I also remember a time someone brought me ducks in a 55-gallon plastic barrel. They’d only traveled about a mile, so the ducks weren’t in the barrel long, but it wasn’t ideal.
And someone else delivered ducks to me with their feet tied together (?!) in a feed sack!
Good options for transporting ducks include crates and large cardboard boxes (with holes for ventilation, and rope or tape to be sure the box will stay closed). Keep in mind that the ducks will be very stressed and will likely produce copious amounts of poop due to stress, and may spray it all over your vehicle if they are in something without a solid bottom or sides. A dark enclosure is ideal to keep the birds calmer. Ducks are much calmer when they can’t see what’s going on. Don’t put food and water in the cage; it will spill and the ducks will likely be too stressed to eat or drink anyway. If you’re traveling a long distance, you can make stops to give the ducks a chance to drink or perhaps eat.

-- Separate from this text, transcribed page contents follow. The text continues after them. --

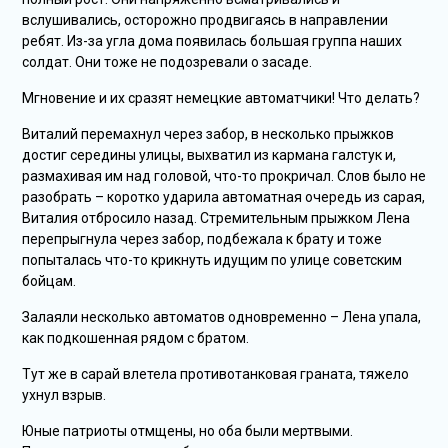
вслушивались, осторожно продвигаясь в направлении
ребят. Из-за угла дома появилась большая группа наших
солдат. Они тоже не подозревали о засаде.
Мгновение и их сразят немецкие автоматчики! Что делать?
Виталий перемахнул через забор, в несколько прыжков
достиг середины улицы, выхватил из кармана галстук и,
размахивая им над головой, что-то прокричал. Слов было не
разобрать – коротко ударила автоматная очередь из сарая,
Виталия отбросило назад. Стремительным прыжком Лена
перепрыгнула через забор, подбежала к брату и тоже
попыталась что-то крикнуть идущим по улице советским
бойцам.
Залаяли несколько автоматов одновременно – Лена упала,
как подкошенная рядом с братом.
Тут же в сарай влетела противотанковая граната, тяжело
ухнул взрыв.
Юные патриоты отмщены, но оба были мертвыми.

Try to have your ducks’ new home set up, stocked with food and water, and ready for its new residents before the birds arrive. This way you can leave them alone after putting them in their pen rather than stressing them further. They will need some time to get adjusted to their new surroundings.
If you already have other ducks or other poultry, it is highly recommended to quarantine your new ducks before introducing them to your existing birds.